The U.S. Food and Drug Administration (FDA) announced today that it has approved brentuximab vedotin (Adcetris) in combination with chemotherapy for adult patients with previously untreated Stage III or IV classical Hodgkin lymphoma.
The approval was based on results from the Phase 3 ECHELON-1 clinical trial that compared the drug plus (Adriamycin, vinblastine, dacarbazine) to ABVD (Adriamycin, bleomycin, vinblastine, dacarbazine) as a frontline therapy in patients who had previously been untreated.
In June, Takeda and Seattle Genetics announced promising results from the study, stating that the primary endpoint was met, and a statistically significant improvement in modified progression-free survival (PFS) was demonstrated.
1,334 patients with previously untreated advanced classical Hodgkin lymphoma were enrolled in the trial, it was proven that Adcetris+AVD is the first combination therapy to show superior efficacy compared to the current standard of care.
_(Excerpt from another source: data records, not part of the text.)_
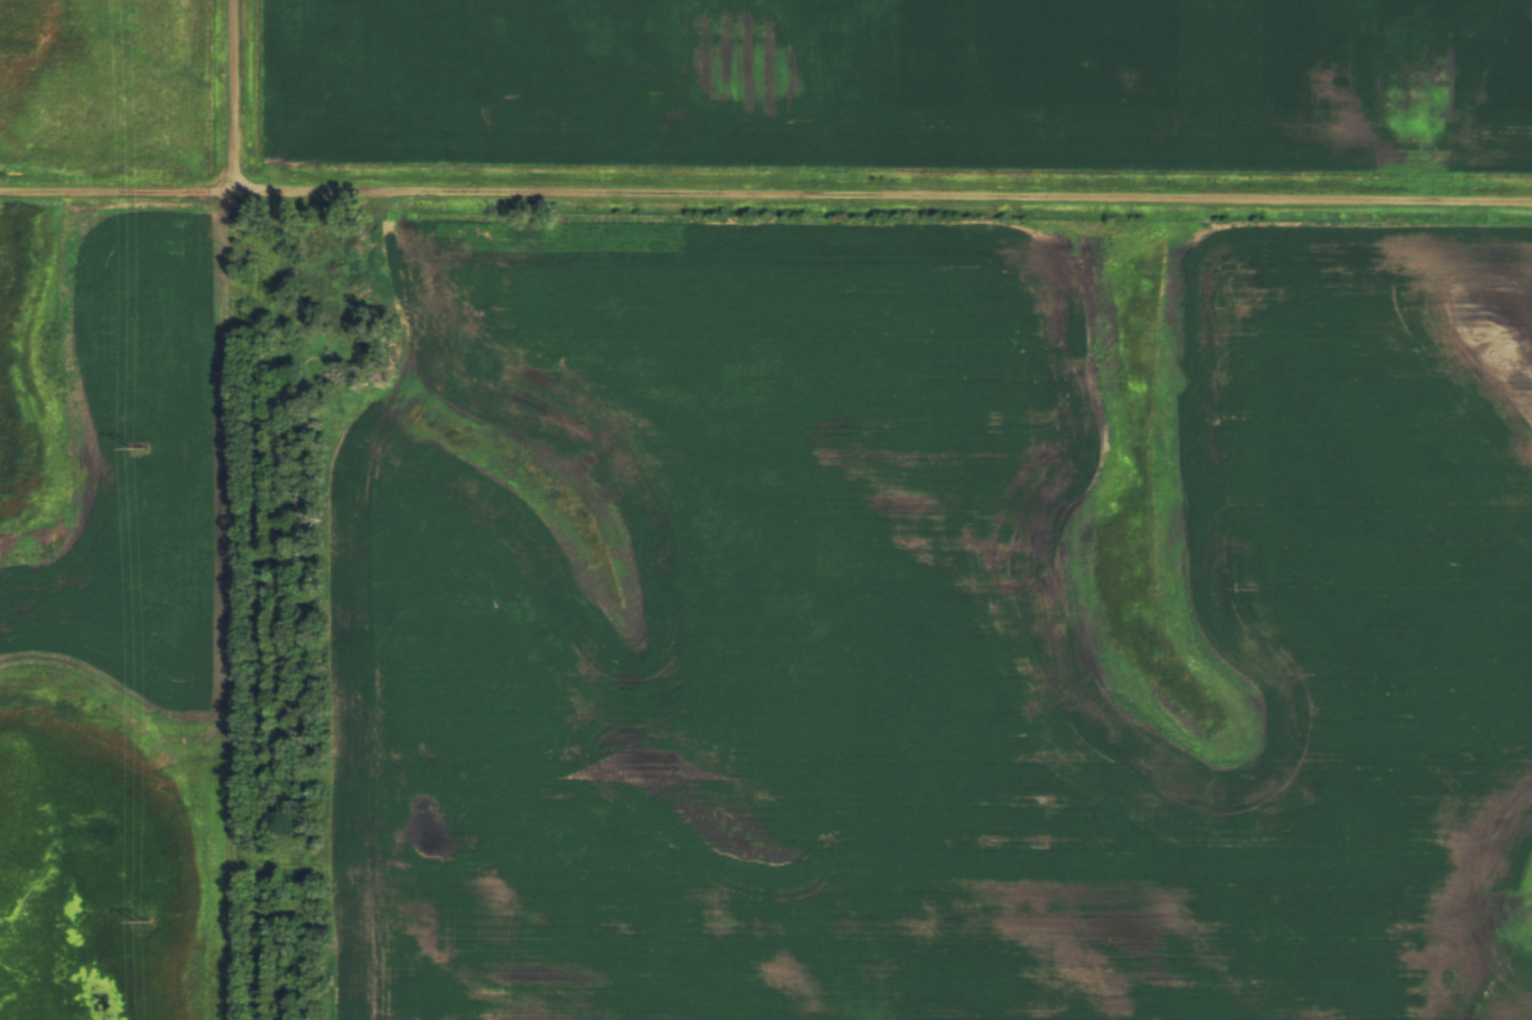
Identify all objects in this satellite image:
road: (120, 193)
road: (886, 197)
power tower: (138, 449)
road: (240, 510)
power tower: (144, 922)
Patients treated with the regimen demonstrated a 23% reduction in the risk of disease progression, death, or the need for additional anticancer therapy compared to those treated with ABVD.
In the trial, the safety profile of brentiximab vedotin + AVD was consistent with that known for the single-agent components of the regiment.
At the 59th American Society of Hematology (ASH) Annual Meeting and Exposition in December, Rare Disease Report sat down with the Seattle Genetics’ President and CEO, Clay Siegall, Ph.D., to discuss why the replacement of bleomycine with brentuximab vedotin is so important to the rare cancer community.
“We were able to show in a large long study that we get a higher long-term disease-free survival rate, which in Hodgkin lymphoma often leads to cures,” Siegall said. “At the same time, it’s getting rid of the bleomycine related pulmonary toxicity that doctors have been trying to get rid of for decades”
The approval addresses an important unmet need in Hodgkin lymphoma where treatment for newly diagnosed patients has not changed in more than 4 decades, yet up to 30% of advanced-stage patients face frontline treatment failure.
Hodgkin Lymphoma is a cancer that develops from lymphocytes, or cells in the lymphatic system, that typically help the body fight infection. Per the National Cancer Institute (NCI), more than 62,000 people worldwide are diagnosed with the disease every year, and an estimated 25,000 people die from the cancer annually.